__Dataset entries__
+ + + +

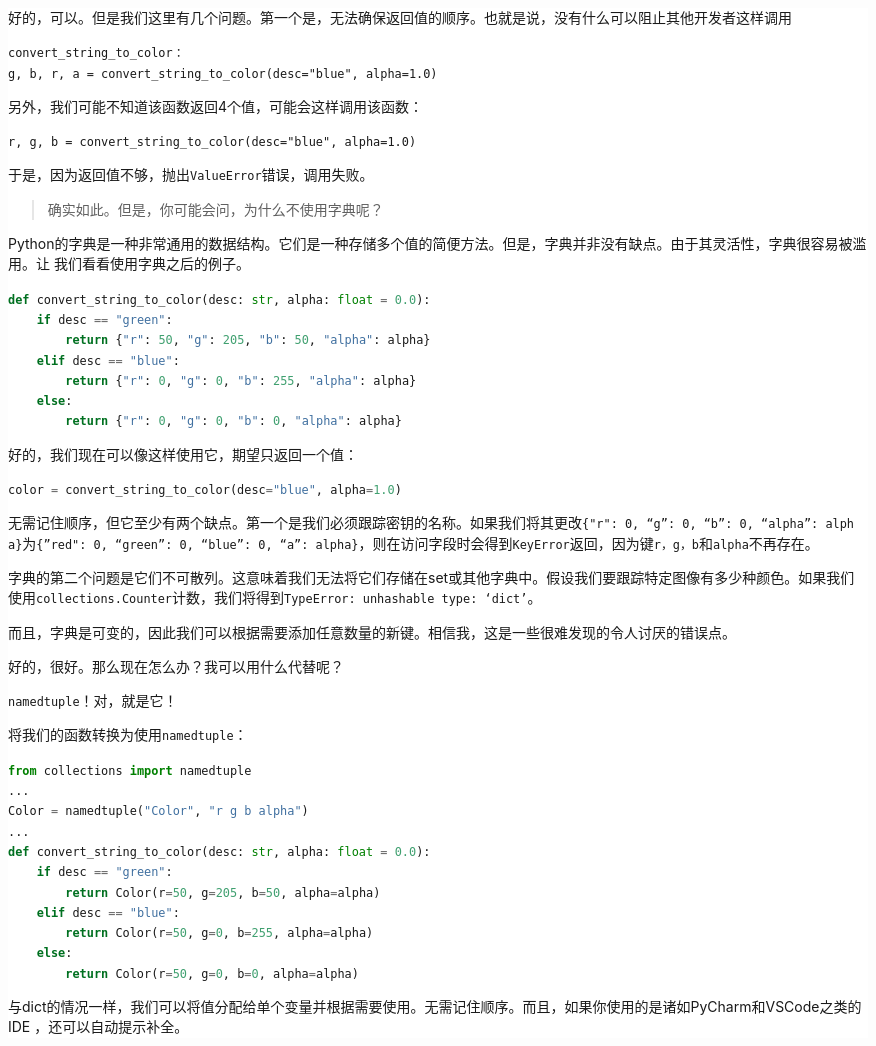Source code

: 好的，可以。但是我们这里有几个问题。第一个是，无法确保返回值的顺序。也就是说，没有什么可以阻止其他开发者这样调用

```
convert_string_to_color：
g, b, r, a = convert_string_to_color(desc="blue", alpha=1.0)
```

另外，我们可能不知道该函数返回4个值，可能会这样调用该函数：

```
r, g, b = convert_string_to_color(desc="blue", alpha=1.0)
```

于是，因为返回值不够，抛出`ValueError`错误，调用失败。

> 确实如此。但是，你可能会问，为什么不使用字典呢？

Python的字典是一种非常通用的数据结构。它们是一种存储多个值的简便方法。但是，字典并非没有缺点。由于其灵活性，字典很容易被滥用。让
我们看看使用字典之后的例子。

```python
def convert_string_to_color(desc: str, alpha: float = 0.0):
    if desc == "green":
        return {"r": 50, "g": 205, "b": 50, "alpha": alpha}
    elif desc == "blue":
        return {"r": 0, "g": 0, "b": 255, "alpha": alpha}
    else:
        return {"r": 0, "g": 0, "b": 0, "alpha": alpha}
```

好的，我们现在可以像这样使用它，期望只返回一个值：

```python
color = convert_string_to_color(desc="blue", alpha=1.0)
```
无需记住顺序，但它至少有两个缺点。第一个是我们必须跟踪密钥的名称。如果我们将其更改`{"r": 0, “g”: 0, “b”: 0, “alpha”: alpha}`为`{”red": 0, “green”: 0, “blue”: 0, “a”: alpha}`，则在访问字段时会得到`KeyError`返回，因为键`r，g，b`和`alpha`不再存在。

字典的第二个问题是它们不可散列。这意味着我们无法将它们存储在set或其他字典中。假设我们要跟踪特定图像有多少种颜色。如果我们使用`collections.Counter`计数，我们将得到`TypeError: unhashable type: ‘dict’`。

而且，字典是可变的，因此我们可以根据需要添加任意数量的新键。相信我，这是一些很难发现的令人讨厌的错误点。

好的，很好。那么现在怎么办？我可以用什么代替呢？

`namedtuple`！对，就是它！

将我们的函数转换为使用`namedtuple`：

```python 
from collections import namedtuple
...
Color = namedtuple("Color", "r g b alpha")
...
def convert_string_to_color(desc: str, alpha: float = 0.0):
    if desc == "green":
        return Color(r=50, g=205, b=50, alpha=alpha)
    elif desc == "blue":
        return Color(r=50, g=0, b=255, alpha=alpha)
    else:
        return Color(r=50, g=0, b=0, alpha=alpha)

```
与dict的情况一样，我们可以将值分配给单个变量并根据需要使用。无需记住顺序。而且，如果你使用的是诸如PyCharm和VSCode之类的IDE ，还可以自动提示补全。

+ + + +

__ASSIGNMENT__
Output the entries verbatim but drop the images.

__RESPONSE TO THIS EXERCISE__
Source code

: 好的，可以。但是我们这里有几个问题。第一个是，无法确保返回值的顺序。也就是说，没有什么可以阻止其他开发者这样调用

```
convert_string_to_color：
g, b, r, a = convert_string_to_color(desc="blue", alpha=1.0)
```

另外，我们可能不知道该函数返回4个值，可能会这样调用该函数：

```
r, g, b = convert_string_to_color(desc="blue", alpha=1.0)
```

于是，因为返回值不够，抛出`ValueError`错误，调用失败。

> 确实如此。但是，你可能会问，为什么不使用字典呢？

Python的字典是一种非常通用的数据结构。它们是一种存储多个值的简便方法。但是，字典并非没有缺点。由于其灵活性，字典很容易被滥用。让
我们看看使用字典之后的例子。

```python
def convert_string_to_color(desc: str, alpha: float = 0.0):
    if desc == "green":
        return {"r": 50, "g": 205, "b": 50, "alpha": alpha}
    elif desc == "blue":
        return {"r": 0, "g": 0, "b": 255, "alpha": alpha}
    else:
        return {"r": 0, "g": 0, "b": 0, "alpha": alpha}
```

好的，我们现在可以像这样使用它，期望只返回一个值：

```python
color = convert_string_to_color(desc="blue", alpha=1.0)
```
无需记住顺序，但它至少有两个缺点。第一个是我们必须跟踪密钥的名称。如果我们将其更改`{"r": 0, “g”: 0, “b”: 0, “alpha”: alpha}`为`{”red": 0, “green”: 0, “blue”: 0, “a”: alpha}`，则在访问字段时会得到`KeyError`返回，因为键`r，g，b`和`alpha`不再存在。

字典的第二个问题是它们不可散列。这意味着我们无法将它们存储在set或其他字典中。假设我们要跟踪特定图像有多少种颜色。如果我们使用`collections.Counter`计数，我们将得到`TypeError: unhashable type: ‘dict’`。

而且，字典是可变的，因此我们可以根据需要添加任意数量的新键。相信我，这是一些很难发现的令人讨厌的错误点。

好的，很好。那么现在怎么办？我可以用什么代替呢？

`namedtuple`！对，就是它！

将我们的函数转换为使用`namedtuple`：

```python 
from collections import namedtuple
...
Color = namedtuple("Color", "r g b alpha")
...
def convert_string_to_color(desc: str, alpha: float = 0.0):
    if desc == "green":
        return Color(r=50, g=205, b=50, alpha=alpha)
    elif desc == "blue":
        return Color(r=50, g=0, b=255, alpha=alpha)
    else:
        return Color(r=50, g=0, b=0, alpha=alpha)

```
与dict的情况一样，我们可以将值分配给单个变量并根据需要使用。无需记住顺序。而且，如果你使用的是诸如PyCharm和VSCode之类的IDE ，还可以自动提示补全。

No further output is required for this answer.